Healthcare innovation means testing a lot of ideas, quickly: 5 points of advice from Penn Medicine

Experts at Perelman School of Medicine and the Wharton School at the University of Pennsylvania suggest that healthcare innovation means testing a lot of ideas quickly, cheaply and contextually. The New England Journal of Medicine published the perspective, according to News Medical.

Here are five points of advice:

1. Co-authors David A. Asch, MD, MBA, and Roy Rosin, MBA, shared business techniques for healthcare organizations to learn quickly at low costs.

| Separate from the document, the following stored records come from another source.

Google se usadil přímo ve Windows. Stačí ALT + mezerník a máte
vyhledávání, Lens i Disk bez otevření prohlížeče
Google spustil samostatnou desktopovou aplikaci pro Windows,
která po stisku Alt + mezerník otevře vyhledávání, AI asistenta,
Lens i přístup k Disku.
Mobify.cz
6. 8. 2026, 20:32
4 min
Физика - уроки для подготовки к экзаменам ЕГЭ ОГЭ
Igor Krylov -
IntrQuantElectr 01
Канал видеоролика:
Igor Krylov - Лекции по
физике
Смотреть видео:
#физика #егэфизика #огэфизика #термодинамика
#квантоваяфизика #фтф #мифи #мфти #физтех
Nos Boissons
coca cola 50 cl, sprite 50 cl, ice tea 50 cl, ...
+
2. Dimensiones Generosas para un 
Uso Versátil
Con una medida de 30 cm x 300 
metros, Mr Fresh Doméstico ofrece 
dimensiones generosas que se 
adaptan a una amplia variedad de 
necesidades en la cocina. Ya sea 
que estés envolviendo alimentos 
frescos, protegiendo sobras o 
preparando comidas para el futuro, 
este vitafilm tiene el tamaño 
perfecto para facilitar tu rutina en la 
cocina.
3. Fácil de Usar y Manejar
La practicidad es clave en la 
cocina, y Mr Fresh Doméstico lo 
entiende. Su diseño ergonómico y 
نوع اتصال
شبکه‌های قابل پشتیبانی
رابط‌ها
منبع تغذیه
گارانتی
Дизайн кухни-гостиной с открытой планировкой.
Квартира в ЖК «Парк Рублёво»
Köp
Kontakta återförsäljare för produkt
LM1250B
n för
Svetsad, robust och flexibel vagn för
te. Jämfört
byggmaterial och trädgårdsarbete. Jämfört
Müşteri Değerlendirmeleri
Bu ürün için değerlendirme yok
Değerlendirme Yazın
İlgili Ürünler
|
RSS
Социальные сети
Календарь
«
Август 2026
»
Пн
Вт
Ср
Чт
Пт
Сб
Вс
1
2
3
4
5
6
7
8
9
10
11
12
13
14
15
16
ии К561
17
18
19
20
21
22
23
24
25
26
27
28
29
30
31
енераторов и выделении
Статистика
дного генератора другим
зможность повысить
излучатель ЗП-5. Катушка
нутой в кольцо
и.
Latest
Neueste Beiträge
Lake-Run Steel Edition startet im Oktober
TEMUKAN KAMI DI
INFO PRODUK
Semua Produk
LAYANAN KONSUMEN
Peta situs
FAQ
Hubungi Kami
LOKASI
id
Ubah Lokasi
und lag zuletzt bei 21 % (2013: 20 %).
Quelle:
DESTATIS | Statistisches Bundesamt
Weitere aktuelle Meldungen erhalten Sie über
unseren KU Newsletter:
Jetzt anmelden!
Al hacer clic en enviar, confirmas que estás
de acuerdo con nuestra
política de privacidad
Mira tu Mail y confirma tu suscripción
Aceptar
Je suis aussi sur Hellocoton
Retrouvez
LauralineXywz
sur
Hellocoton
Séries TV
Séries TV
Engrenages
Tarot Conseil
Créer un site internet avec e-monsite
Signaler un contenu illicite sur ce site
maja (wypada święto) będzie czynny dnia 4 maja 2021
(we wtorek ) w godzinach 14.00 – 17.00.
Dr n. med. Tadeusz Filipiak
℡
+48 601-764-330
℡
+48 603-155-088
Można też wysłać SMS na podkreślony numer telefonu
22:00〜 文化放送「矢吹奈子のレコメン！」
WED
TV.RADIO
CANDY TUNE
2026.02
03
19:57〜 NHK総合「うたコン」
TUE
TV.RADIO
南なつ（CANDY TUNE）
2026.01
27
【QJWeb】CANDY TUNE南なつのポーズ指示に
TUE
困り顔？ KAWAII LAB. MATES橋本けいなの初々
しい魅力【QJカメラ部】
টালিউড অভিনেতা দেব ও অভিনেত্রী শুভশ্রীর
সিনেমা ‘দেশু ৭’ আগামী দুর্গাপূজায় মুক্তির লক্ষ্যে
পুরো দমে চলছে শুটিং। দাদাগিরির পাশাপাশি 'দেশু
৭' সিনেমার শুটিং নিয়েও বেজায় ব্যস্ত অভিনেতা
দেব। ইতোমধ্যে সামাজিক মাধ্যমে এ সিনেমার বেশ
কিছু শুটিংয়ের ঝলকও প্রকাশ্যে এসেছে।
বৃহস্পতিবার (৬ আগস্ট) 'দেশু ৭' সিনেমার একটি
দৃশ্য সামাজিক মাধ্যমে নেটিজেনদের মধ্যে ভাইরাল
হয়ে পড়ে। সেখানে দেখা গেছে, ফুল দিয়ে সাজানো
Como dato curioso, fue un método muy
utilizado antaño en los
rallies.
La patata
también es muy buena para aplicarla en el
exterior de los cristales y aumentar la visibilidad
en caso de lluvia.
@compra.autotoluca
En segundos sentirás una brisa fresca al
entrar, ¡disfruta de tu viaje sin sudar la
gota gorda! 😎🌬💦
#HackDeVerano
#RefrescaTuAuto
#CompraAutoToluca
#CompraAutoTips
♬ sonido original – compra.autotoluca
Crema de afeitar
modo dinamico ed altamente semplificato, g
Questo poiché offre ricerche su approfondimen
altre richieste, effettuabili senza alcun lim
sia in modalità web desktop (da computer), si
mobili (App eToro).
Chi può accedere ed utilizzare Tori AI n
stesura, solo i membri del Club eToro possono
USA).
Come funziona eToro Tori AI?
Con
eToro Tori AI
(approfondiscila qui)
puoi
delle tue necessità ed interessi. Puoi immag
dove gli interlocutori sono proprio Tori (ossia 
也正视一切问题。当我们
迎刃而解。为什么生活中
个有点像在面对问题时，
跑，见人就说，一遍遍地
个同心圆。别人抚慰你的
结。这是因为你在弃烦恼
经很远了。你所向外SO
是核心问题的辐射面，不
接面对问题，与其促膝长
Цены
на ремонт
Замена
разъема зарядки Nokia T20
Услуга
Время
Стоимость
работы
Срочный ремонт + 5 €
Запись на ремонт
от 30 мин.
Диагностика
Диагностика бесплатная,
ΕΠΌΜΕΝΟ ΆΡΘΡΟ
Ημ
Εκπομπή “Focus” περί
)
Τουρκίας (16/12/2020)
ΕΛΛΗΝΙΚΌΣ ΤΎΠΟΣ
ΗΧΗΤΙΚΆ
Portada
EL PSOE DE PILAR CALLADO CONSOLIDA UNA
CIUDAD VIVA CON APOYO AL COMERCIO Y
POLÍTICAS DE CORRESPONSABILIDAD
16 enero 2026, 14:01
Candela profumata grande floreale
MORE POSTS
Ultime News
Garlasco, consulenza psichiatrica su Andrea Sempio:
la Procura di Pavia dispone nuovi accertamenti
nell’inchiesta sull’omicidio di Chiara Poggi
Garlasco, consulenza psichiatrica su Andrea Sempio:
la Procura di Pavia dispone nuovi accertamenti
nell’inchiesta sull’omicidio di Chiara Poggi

2. Vapor tests are when companies try to sell non-existent products to measure the demand before investing. The authors warn that vapor tests require deception, which might not fare well in the healthcare industry.

3. "Fake front ends" involve the creation of non-functioning prototypes to see how people might use them.

4. "Fake back ends" involve creating temporary structures to discover how new ideas would work, before spending money on something that might not work.

5. The authors said that innovation is about a "culture of experimentation" that does not waste much time or money, and moves far beyond just building apps.

"Healthcare innovation is not about iPhone apps. It's about disciplined approaches to rapidly testing new ideas to promote better patient care," said Dr. Asch, executive director of Penn Medicine's Center for Health Care Innovation.